A comprehensive review on biocompatible Mg-based alloys as temporary orthopaedic implants: Current status, challenges, and future prospects

Mg and its alloys are drawing huge attention since the last two decades as a viable option for temporary implants applications. A commendable progress has already been made in the development of these alloys. The biodegradable nature of Mg, appreciable biocompatibility of elemental Mg, and its close resemblance to natural bone in terms of density and elastic modulus make them highly preferable option amongst other available alternatives in this field. This review article presents an overview covering the recent advancements made in the field of Mg-based biodegradable implants for orthopaedic implant applications. The paper focuses on alloy development and fabrication techniques, the state of the art of important Mg-based alloy systems in terms of their mechanical properties, in-vitro and in-vivo degradation behaviour and cytotoxicity. Further, the paper reviews the current progress achieved in the clinical transition of Mg-based alloys for orthopaedic fixtures. The review also includes the degradation mechanisms of the alloys in physiological environment and highlights the mismatch existing between the rate of bone healing and alloy degradation due to rapid corrosion of the alloys in such environment, which has still restricted their widespread application. Finally, the surface coating techniques available for the alloys as an effective way to reduce the degradation rate are reviewed, followed by a discussion on the future research prospects. (C) 2021 Chongqing University. Publishing services provided by Elsevier B.V. on behalf of KeAi Communications Co. Ltd.

Automated summary

Magnesium and its alloys have gained significant attention as a viable option for temporary implants in the past two decades.

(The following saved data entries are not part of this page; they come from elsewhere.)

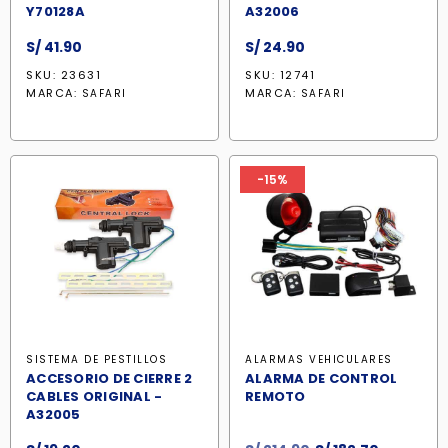
Y70128A
A32006
S/
41.90
S/
24.90
SKU: 23631
SKU: 12741
MARCA:
MARCA:
SAFARI
SAFARI
-15%
SISTEMA DE PESTILLOS
ALARMAS VEHICULARES
ACCESORIO DE CIERRE 2
ALARMA DE CONTROL
CABLES ORIGINAL -
REMOTO
A32005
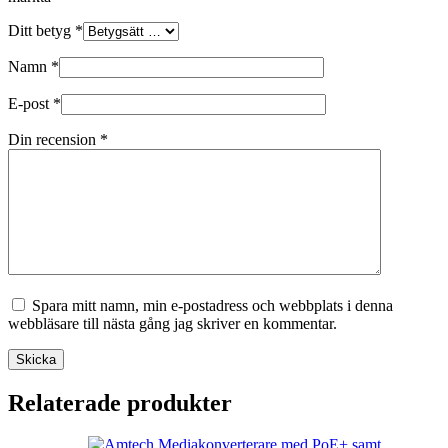
Ditt betyg
*
Namn
*
E-post
*
Din recension
*
Spara mitt namn, min e-postadress och webbplats i denna
webbläsare till nästa gång jag skriver en kommentar.
Skicka
Relaterade produkter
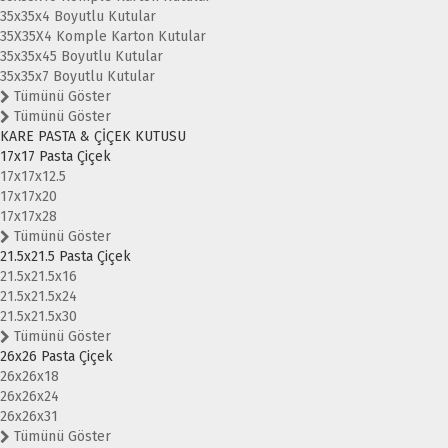
35x35x4 Boyutlu Kutular
35X35X4 Komple Karton Kutular
35x35x45 Boyutlu Kutular
35x35x7 Boyutlu Kutular
Tümünü Göster
Tümünü Göster
KARE PASTA & ÇİÇEK KUTUSU
17x17 Pasta Çiçek
17x17x12.5
17x17x20
17x17x28
Tümünü Göster
21.5x21.5 Pasta Çiçek
21.5x21.5x16
21.5x21.5x24
21.5x21.5x30
Tümünü Göster
26x26 Pasta Çiçek
26x26x18
26x26x24
26x26x31
Tümünü Göster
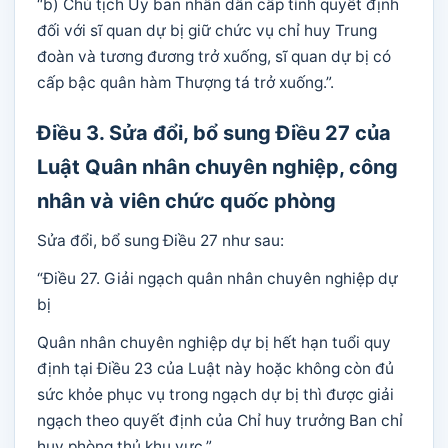
“b) Chủ tịch Ủy ban nhân dân cấp tỉnh quyết định
đối với sĩ quan dự bị giữ chức vụ chỉ huy Trung
đoàn và tương đương trở xuống, sĩ quan dự bị có
cấp bậc quân hàm Thượng tá trở xuống.”.
Điều 3. Sửa đổi, bổ sung Điều 27 của
Luật Quân nhân chuyên nghiệp, công
nhân và viên chức quốc phòng
Sửa đổi, bổ sung Điều 27 như sau:
“Điều 27. Giải ngạch quân nhân chuyên nghiệp dự
bị
Quân nhân chuyên nghiệp dự bị hết hạn tuổi quy
định tại Điều 23 của Luật này hoặc không còn đủ
sức khỏe phục vụ trong ngạch dự bị thì được giải
ngạch theo quyết định của Chỉ huy trưởng Ban chỉ
huy phòng thủ khu vực.”.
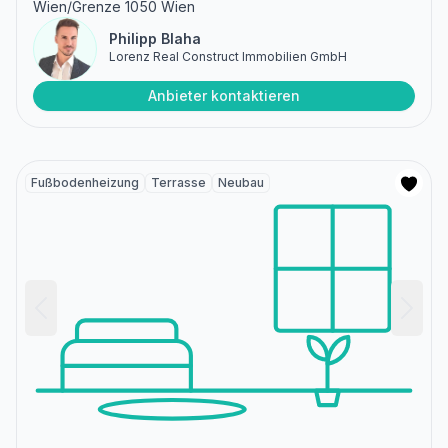
Wien/Grenze 1050 Wien
Philipp Blaha
Lorenz Real Construct Immobilien GmbH
Anbieter kontaktieren
Fußbodenheizung
Terrasse
Neubau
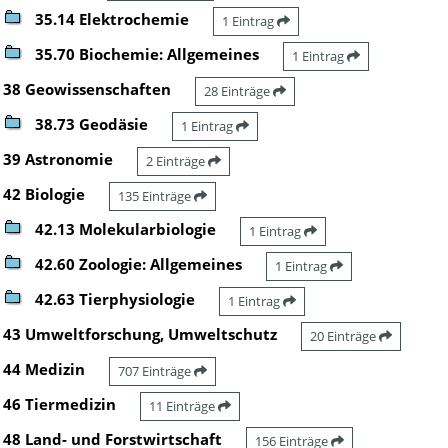
35.14 Elektrochemie
1 Eintrag
35.70 Biochemie: Allgemeines
1 Eintrag
38 Geowissenschaften
28 Einträge
38.73 Geodäsie
1 Eintrag
39 Astronomie
2 Einträge
42 Biologie
135 Einträge
42.13 Molekularbiologie
1 Eintrag
42.60 Zoologie: Allgemeines
1 Eintrag
42.63 Tierphysiologie
1 Eintrag
43 Umweltforschung, Umweltschutz
20 Einträge
44 Medizin
707 Einträge
46 Tiermedizin
11 Einträge
48 Land- und Forstwirtschaft
156 Einträge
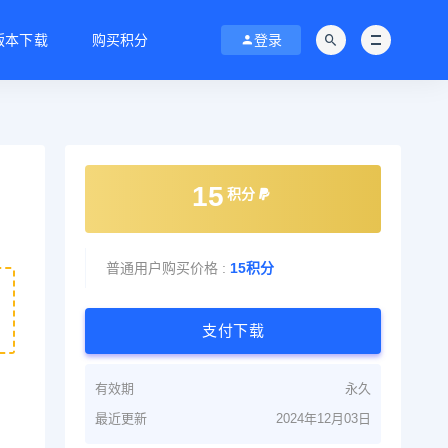
C版本下载
购买积分
登录
15
积分
普通用户购买价格 :
15积分
支付下载
有效期
永久
最近更新
2024年12月03日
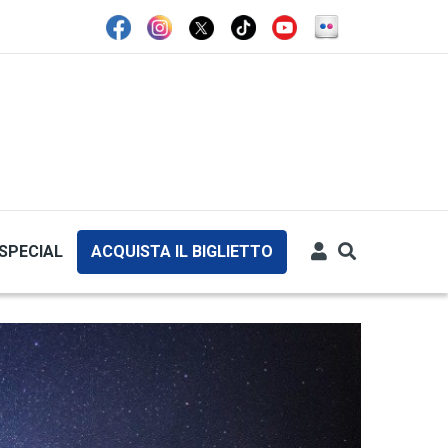
SPECIAL
ACQUISTA IL BIGLIETTO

Their biodegradable nature, excellent biocompatibility, and similarities to natural bone make them highly desirable in orthopedic implant applications. This review article provides an overview of recent advancements in the field of magnesium-based biodegradable implants, including alloy development, fabrication techniques, mechanical properties, degradation behavior, and clinical application progress. The article also discusses the degradation mechanisms and challenges in physiological environments, as well as surface coating techniques to reduce degradation rates.